EXERCISE
Pictures are to be left out, and the rest of the records reproduced exactly.
--------
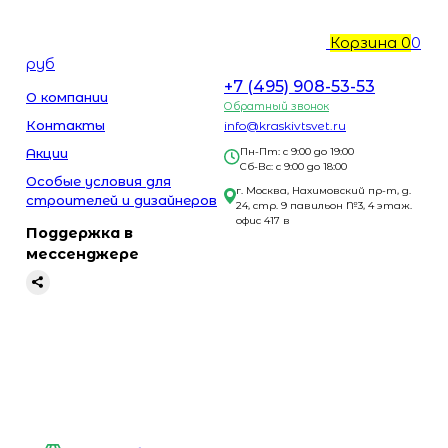
Корзина
0
0
руб
+7 (495) 908-53-53
О компании
Обратный звонок
Контакты
info@kraskivtsvet.ru
Акции
Пн-Пт: с 9:00 до 19:00
Сб-Вс: с 9:00 до 18:00
Особые условия для
г. Москва, Нахимовский пр-т, д.
строителей и дизайнеров
24, стр. 9 павильон №3, 4 этаж.
офис 417 в
Поддержка в
мессенджере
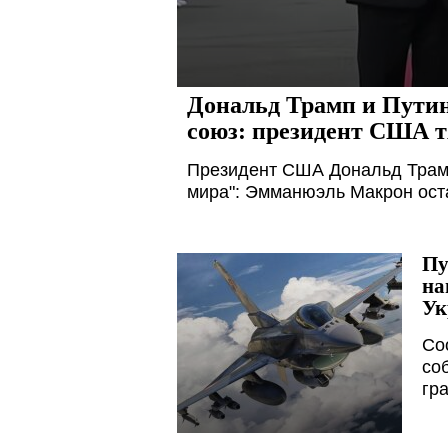
Дональд Трамп и Путин
союз: президент США т
Президент США Дональд Трамп
мира": Эмманюэль Макрон оста
Пу
на
Ук
Со
со
гр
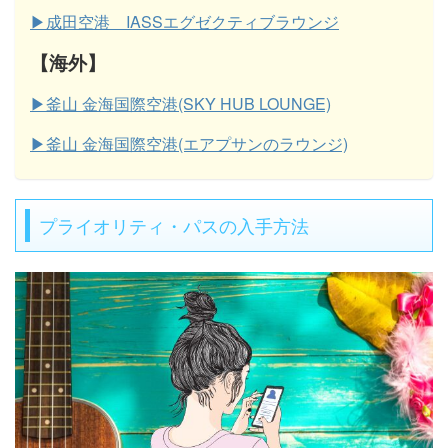
▶成田空港 IASSエグゼクティブラウンジ
【海外】
▶釜山 金海国際空港(SKY HUB LOUNGE)
▶釜山 金海国際空港(エアプサンのラウンジ)
プライオリティ・パスの入手方法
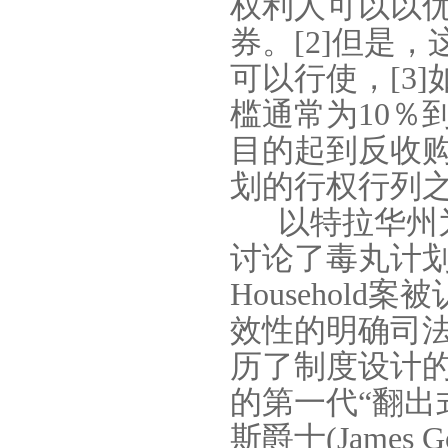
权利人可以以
券。
[2]
但是，
可以行使，
[3]
槛通常为
10
％
目的起到反收
划的行权行列
以特拉华州
讨论了毒丸计
Household
案被
效性的明确司
历了制度设计
的第一代“翻出
斯爵士
(James G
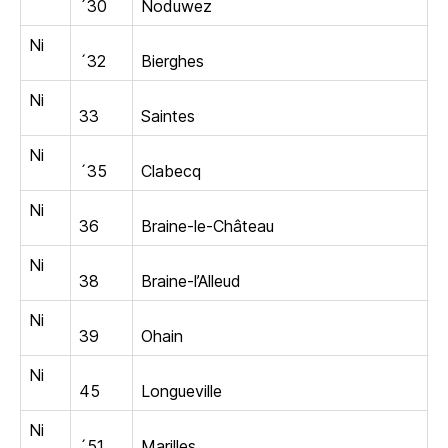
´30
Noduwez
Ni
´32
Bierghes
Ni
33
Saintes
Ni
´35
Clabecq
Ni
36
Braine-le-Château
Ni
38
Braine-l’Alleud
Ni
39
Ohain
Ni
45
Longueville
Ni
´51
Marilles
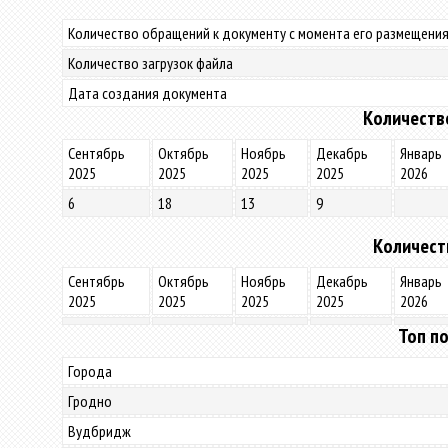
Количество обращений к документу с момента его размещения
Количество загрузок файла
Дата создания документа
Количеств
Сентябрь
Октябрь
Ноябрь
Декабрь
Январь
2025
2025
2025
2025
2026
6
18
13
9
Количест
Сентябрь
Октябрь
Ноябрь
Декабрь
Январь
2025
2025
2025
2025
2026
Топ по
Города
Гродно
Вудбридж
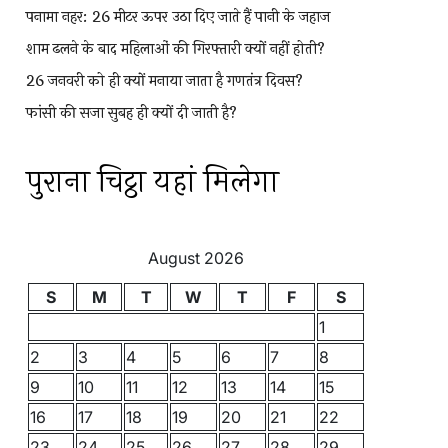
पनामा नहर: 26 मीटर ऊपर उठा दिए जाते हैं पानी के जहाज
शाम ढलने के बाद महिलाओं की गिरफ्तारी क्यों नहीं होती?
26 जनवरी को ही क्यों मनाया जाता है गणतंत्र दिवस?
फांसी की सजा सुबह ही क्यों दी जाती है?
पुराना चिट्ठा यहां मिलेगा
August 2026
S
M
T
W
T
F
S
1
2
3
4
5
6
7
8
9
10
11
12
13
14
15
16
17
18
19
20
21
22
23
24
25
26
27
28
29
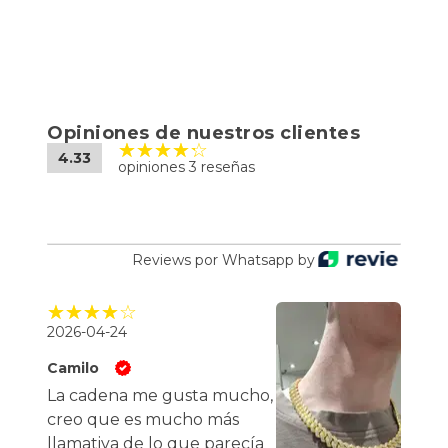
Opiniones de nuestros clientes
4.33
opiniones 3 reseñas
Reviews por Whatsapp by
2026-04-24
Camilo
La cadena me gusta mucho,
creo que es mucho más
llamativa de lo que parecía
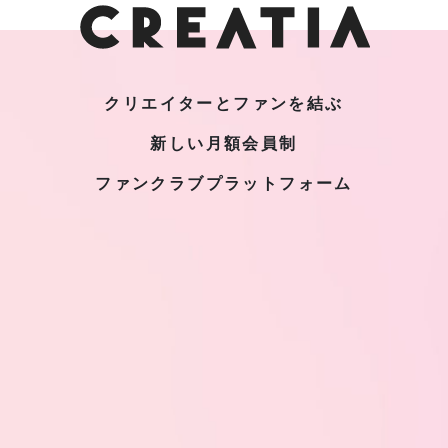
クリエイターとファンを結ぶ
新しい月額会員制
ファンクラブプラットフォーム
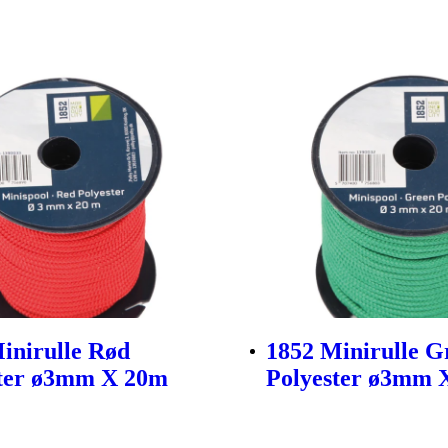
inirulle Rød
1852 Minirulle G
ster ø3mm X 20m
Polyester ø3mm 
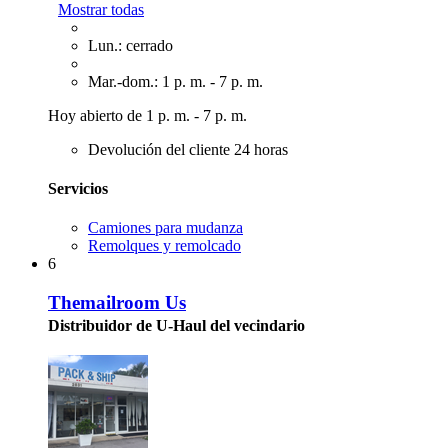
Mostrar todas
Lun.: cerrado
Mar.-dom.: 1 p. m. - 7 p. m.
Hoy abierto de 1 p. m. - 7 p. m.
Devolución del cliente 24 horas
Servicios
Camiones para mudanza
Remolques y remolcado
6
Themailroom Us
Distribuidor de U-Haul del vecindario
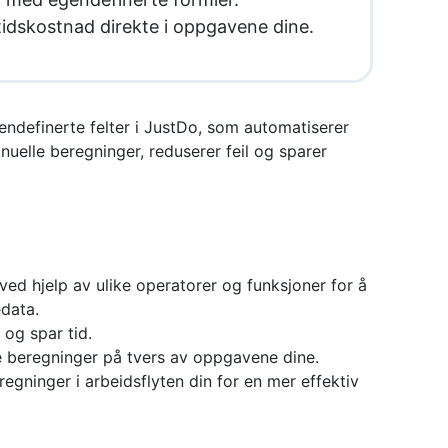
tidskostnad direkte i oppgavene dine.
endefinerte felter i JustDo, som automatiserer
uelle beregninger, reduserer feil og sparer
ed hjelp av ulike operatorer og funksjoner for å
data.
 og spar tid.
e beregninger på tvers av oppgavene dine.
egninger i arbeidsflyten din for en mer effektiv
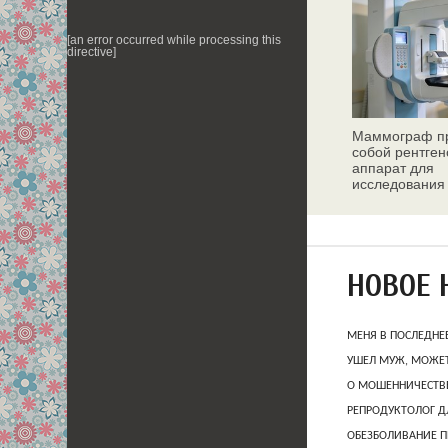
[an error occurred while processing this
directive]
Маммограф пр
собой рентген
аппарат для
исследования
молочных жел
НОВОЕ 
МЕНЯ В ПОСЛЕДНЕ
УШЕЛ МУЖ, МОЖЕТ
О МОШЕННИЧЕСТВЕ
РЕПРОДУКТОЛОГ Д
ОБЕЗБОЛИВАНИЕ П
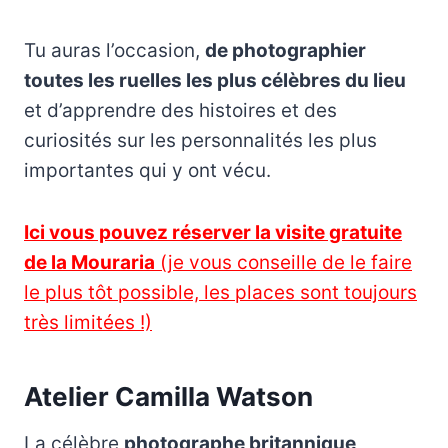
Tu auras l’occasion,
de photographier
toutes les ruelles les plus célèbres du lieu
et d’apprendre des histoires et des
curiosités sur les personnalités les plus
importantes qui y ont vécu.
Ici vous pouvez réserver la visite gratuite
de la Mouraria
(je vous conseille de le faire
le plus tôt possible, les places sont toujours
très limitées !)
Atelier Camilla Watson
La célèbre
photographe britannique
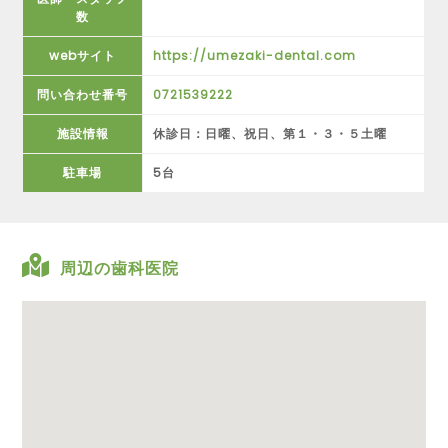
数
webサイト
https://umezaki-dental.com
問い合わせ番号
0721539222
施設情報
休診日：日曜、祝日、第１・３・５土曜
駐車場
5台
周辺の歯科医院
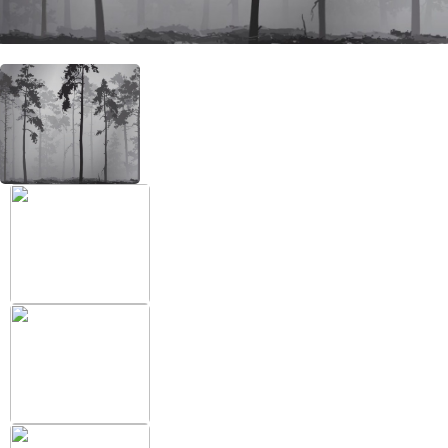
+38 (097) 151 87 57
Избранное
Кабинет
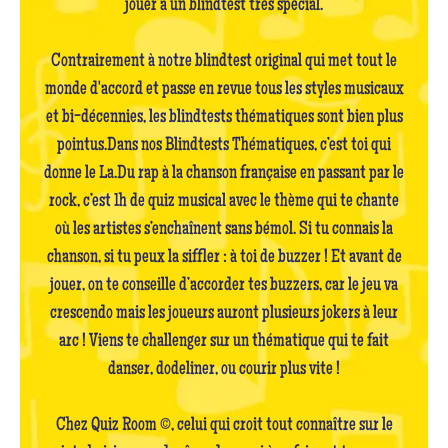
jouer à un blindtest très spécial.
Contrairement à notre blindtest original qui met tout le
monde d'accord et passe en revue tous les styles musicaux
et bi-décennies, les blindtests thématiques sont bien plus
pointus.Dans nos Blindtests Thématiques, c’est toi qui
donne le La.Du rap à la chanson française en passant par le
rock, c’est 1h de quiz musical avec le thème qui te chante
où les artistes s’enchaînent sans bémol. Si tu connais la
chanson, si tu peux la siffler : à toi de buzzer ! Et avant de
jouer, on te conseille d’accorder tes buzzers, car le jeu va
crescendo mais les joueurs auront plusieurs jokers à leur
arc ! Viens te challenger sur un thématique qui te fait
danser, dodeliner, ou courir plus vite !
Chez Quiz Room ©, celui qui croit tout connaître sur le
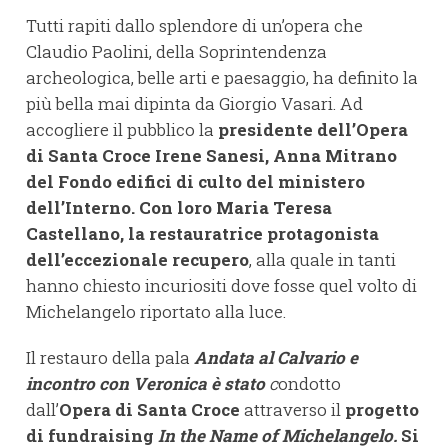
Tutti rapiti dallo splendore di un’opera che
Claudio Paolini, della Soprintendenza
archeologica, belle arti e paesaggio, ha definito la
più bella mai dipinta da Giorgio Vasari. Ad
accogliere il pubblico la
presidente dell’Opera
di Santa Croce Irene Sanesi, Anna Mitrano
del Fondo edifici di culto del ministero
dell’Interno. Con loro Maria Teresa
Castellano, la restauratrice protagonista
dell’eccezionale recupero
, alla quale in tanti
hanno chiesto incuriositi dove fosse quel volto di
Michelangelo riportato alla luce.
Il restauro della pala
Andata al Calvario e
incontro con Veronica è stato
c
ondotto
dall’
Opera di Santa Croce
attraverso il
progetto
di fundraising
In the Name of Michelangelo.
Si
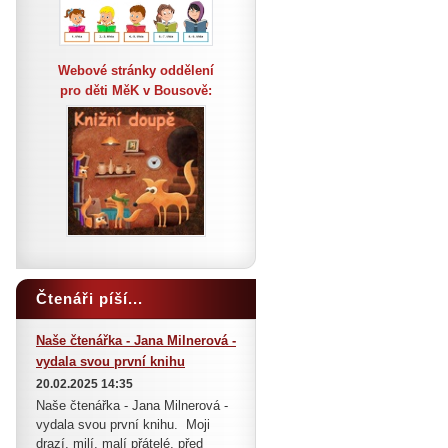
Webové stránky oddělení
pro děti MěK v Bousově:
Čtenáři píší...
Naše čtenářka - Jana Milnerová -
vydala svou první knihu
20.02.2025 14:35
Naše čtenářka - Jana Milnerová -
vydala svou první knihu. Moji
drazí, milí, malí přátelé, před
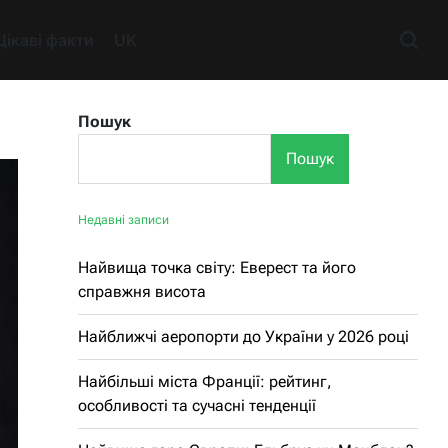
Цікаві факти
UK
Пошук
Пошук
Недавні записи
Найвища точка світу: Еверест та його
справжня висота
Найближчі аеропорти до України у 2026 році
Найбільші міста Франції: рейтинг,
особливості та сучасні тенденції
--------
SOLVED EXERCISE
Корзина
0
0
руб
+7 (495) 908-53-53
О компании
Обратный звонок
Контакты
info@kraskivtsvet.ru
Акции
Пн-Пт: с 9:00 до 19:00
Сб-Вс: с 9:00 до 18:00
Особые условия для
г. Москва, Нахимовский пр-т, д.
строителей и дизайнеров
24, стр. 9 павильон №3, 4 этаж.
офис 417 в
Поддержка в
мессенджере
Дональд Трамп и Путин
союз: президент США т
Президент США Дональд Трамп
мира": Эмманюэль Макрон оста
Пу
на
Ук
Со
со
гр
▶成田空港 IASSエグゼクティブラウンジ
【海外】
▶釜山 金海国際空港(SKY HUB LOUNGE)
▶釜山 金海国際空港(エアプサンのラウンジ)
プライオリティ・パスの入手方法
权利人可以以
券。
[2]
但是，
可以行使，
[3]
槛通常为
10
％
目的起到反收
划的行权行列
以特拉华州
讨论了毒丸计
Household
案被
效性的明确司
历了制度设计
的第一代“翻出
斯爵士
(James G
´30
Noduwez
Ni
´32
Bierghes
Ni
33
Saintes
Ni
´35
Clabecq
Ni
36
Braine-le-Château
Ni
38
Braine-l’Alleud
Ni
39
Ohain
Ni
45
Longueville
Ni
´51
Marilles
Количество обращений к документу с момента его размещения
Количество загрузок файла
Дата создания документа
Количеств
Сентябрь
Октябрь
Ноябрь
Декабрь
Январь
2025
2025
2025
2025
2026
6
18
13
9
Количест
Сентябрь
Октябрь
Ноябрь
Декабрь
Январь
2025
2025
2025
2025
2026
Топ по
Города
Гродно
Вудбридж
पनामा नहर: 26 मीटर ऊपर उठा दिए जाते हैं पानी के जहाज
शाम ढलने के बाद महिलाओं की गिरफ्तारी क्यों नहीं होती?
26 जनवरी को ही क्यों मनाया जाता है गणतंत्र दिवस?
फांसी की सजा सुबह ही क्यों दी जाती है?
पुराना चिट्ठा यहां मिलेगा
August 2026
S
M
T
W
T
F
S
1
2
3
4
5
6
7
8
9
10
11
12
13
14
15
16
17
18
19
20
21
22
23
24
25
26
27
28
29
Opiniones de nuestros clientes
4.33
opiniones 3 reseñas
Reviews por Whatsapp by
2026-04-24
Camilo
La cadena me gusta mucho,
creo que es mucho más
llamativa de lo que parecía
クリエイターとファンを結ぶ
新しい月額会員制
ファンクラブプラットフォーム
inirulle Rød
1852 Minirulle G
ster ø3mm X 20m
Polyester ø3mm 
Mostrar todas
Lun.: cerrado
Mar.-dom.: 1 p. m. - 7 p. m.
Hoy abierto de 1 p. m. - 7 p. m.
Devolución del cliente 24 horas
Servicios
Camiones para mudanza
Remolques y remolcado
6
Themailroom Us
Distribuidor de U-Haul del vecindario
tidskostnad direkte i oppgavene dine.
endefinerte felter i JustDo, som automatiserer
uelle beregninger, reduserer feil og sparer
ed hjelp av ulike operatorer og funksjoner for å
data.
 og spar tid.
e beregninger på tvers av oppgavene dine.
egninger i arbeidsflyten din for en mer effektiv
[an error occurred while processing this
directive]
Маммограф пр
собой рентген
аппарат для
исследования
молочных жел
НОВОЕ 
МЕНЯ В ПОСЛЕДНЕ
УШЕЛ МУЖ, МОЖЕТ
О МОШЕННИЧЕСТВЕ
РЕПРОДУКТОЛОГ Д
ОБЕЗБОЛИВАНИЕ П
Tu auras l’occasion,
de photographier
toutes les ruelles les plus célèbres du lieu
et d’apprendre des histoires et des
curiosités sur les personnalités les plus
importantes qui y ont vécu.
Ici vous pouvez réserver la visite gratuite
de la Mouraria
(je vous conseille de le faire
le plus tôt possible, les places sont toujours
très limitées !)
Atelier Camilla Watson
La célèbre
photographe britannique
数
webサイト
https://umezaki-dental.com
問い合わせ番号
0721539222
施設情報
休診日：日曜、祝日、第１・３・５土曜
駐車場
5台
周辺の歯科医院
+38 (097) 151 87 57
Избранное
Кабинет
jouer à un blindtest très spécial.
Contrairement à notre blindtest original qui met tout le
monde d'accord et passe en revue tous les styles musicaux
et bi-décennies, les blindtests thématiques sont bien plus
pointus.Dans nos Blindtests Thématiques, c’est toi qui
donne le La.Du rap à la chanson française en passant par le
rock, c’est 1h de quiz musical avec le thème qui te chante
où les artistes s’enchaînent sans bémol. Si tu connais la
chanson, si tu peux la siffler : à toi de buzzer ! Et avant de
jouer, on te conseille d’accorder tes buzzers, car le jeu va
crescendo mais les joueurs auront plusieurs jokers à leur
arc ! Viens te challenger sur un thématique qui te fait
danser, dodeliner, ou courir plus vite !
Chez Quiz Room ©, celui qui croit tout connaître sur le
Tutti rapiti dallo splendore di un’opera che
Claudio Paolini, della Soprintendenza
archeologica, belle arti e paesaggio, ha definito la
più bella mai dipinta da Giorgio Vasari. Ad
accogliere il pubblico la
presidente dell’Opera
di Santa Croce Irene Sanesi, Anna Mitrano
del Fondo edifici di culto del ministero
dell’Interno. Con loro Maria Teresa
Castellano, la restauratrice protagonista
dell’eccezionale recupero
, alla quale in tanti
hanno chiesto incuriositi dove fosse quel volto di
Michelangelo riportato alla luce.
Il restauro della pala
Andata al Calvario e
incontro con Veronica è stato
c
ondotto
dall’
Opera di Santa Croce
attraverso il
progetto
di fundraising
In the Name of Michelangelo.
Si
Webové stránky oddělení
pro děti MěK v Bousově:
Čtenáři píší...
Naše čtenářka - Jana Milnerová -
vydala svou první knihu
20.02.2025 14:35
Naše čtenářka - Jana Milnerová -
vydala svou první knihu. Moji
drazí, milí, malí přátelé, před
Цікаві факти
UK
Пошук
Пошук
Недавні записи
Найвища точка світу: Еверест та його
справжня висота
Найближчі аеропорти до України у 2026 році
Найбільші міста Франції: рейтинг,
особливості та сучасні тенденції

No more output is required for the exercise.